But this, because of the setting, the drama, the tension, is destined forever to be right up there with the greatest Millers moments. Some might well make it the best. Right now, nobody is arguing!
Those 20,000 will always remember those penalties rattling into the net and, in the years ahead, will always be able to see Adam Collin swooping to make the decisive penalty save from Chris Dagnall - who once scored a hat-trick in about eight minutes as a sub for Rochdale against the Millers.
When you get to Wembley it’s all about winning. It matters not at all how it was achieved except that you get over that line.
The scenes at the end, as players and supporters celebrated, danced, jigged, even acted daft, were ones to take with you, treasure and recall whenever you feel like it.
I can just imagine it in years to come... “Grandad, were you at Wembley when Rotherham were promoted?”. And you’ll go on and tell ‘em the tale - at length!
There’s been a new feel about Rotherham’s support since they got back into town at the New York Stadium. A sort of affection has developed for those in the red and white... a bond between fans and players. Long may it continue and they will certainly need every bit of help next season.
Back-to-back promotions is a magnificent achievement (I think the Millers may be the first club to do it twice from fourth tier to second tier) and it really is a massive jump and, of course, they’ll be written off totally. Surprise, surprise. But that’s for the future.
Just celebrate the moment as many did last night and dream of things, games, opponents to come (June 18th the fixtures are out by the way). Never can a journey back up the M1 have seemed so wonderful!
Of course, they’ve been doubted all season, written off plenty of times. But they’ve have had this wonderful knack of coming back.
Crikey, they weren’t only 2-0 down here, they were even behind in the penalty shoot-out as well. But no one is doubting them now.
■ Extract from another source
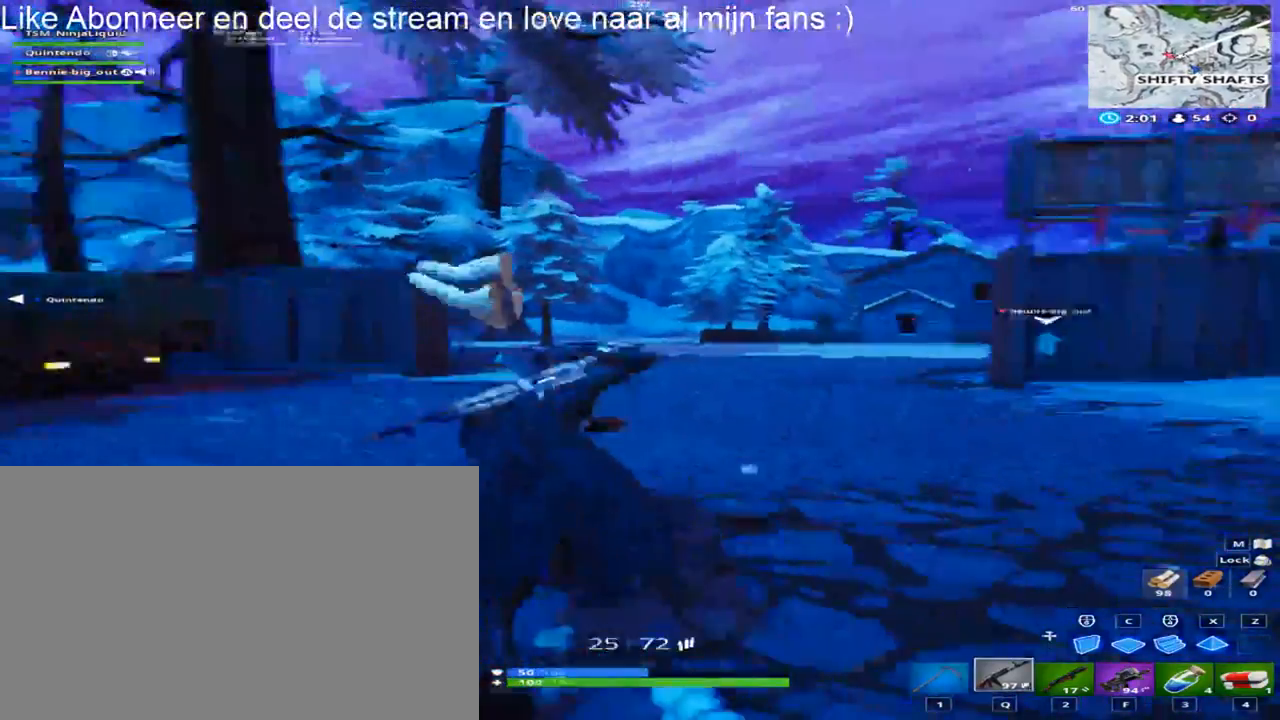
{"keys": ["shift", "w"], "mouse": [], "mouse_move": "still", "events": [[133, "1", "down"], [217, "1", "up"], [367, "q", "down"], [450, "q", "up"]]}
They’ll all be remembered as heroes of course. And so promotion winners should be. They are the ones that do it with the drive coming from the top.
Steve Evans - a fourth successive promotion for him - keeps churning out winning teams. Tony Stewart promised he would take the club into The Championship when he took over in the dark difficult days of 2008. He’s done more, much more and the £4million it’s said to be worth is small change compared to the £30million it’s cost him so far, stadium and all. But he could hardly have envisaged it would happen this quickly once he had got the whole caboodle back into Rotherham.
At half-time, it certainly didn’t look like happening.
They’d started on the front foot (surely that was a penalty when Alex Revell was bundled over in the third minute). Wes Thomas struck an early chance against the keeper from Revell’s knockdown.
But Orient started as if they had planned for the Millers being on the front foot, trusting their defensive organisation and looking to blunt the Millers then hit them.
When they scored twice in four minutes, Moses Odubajo’s 35th minute volley and a Dean Cox tap in, questions were asked of Rotherham’s defending, individually and collectively.
That stiffened noticeably right from the start of the second half suggesting there’d been words in one or two ears. They needed to get back in it quickly too. They did.
Showing typical spirit, they twice went close through free-kicks from James Tavernier and Ben Pringle, both brushing the roof of the net.
Then, ten minutes in, Pringle’s free-kick caused havoc and Revell poked in the sort of goal he doesn’t normally score.
He doesn’t get many like the second one five minutes later either.
You’ll have seen it a thousand times already and will be multiplying that figure I’m sure but it is one of THE great Wembley goals - a dipping volley from about 35 yards.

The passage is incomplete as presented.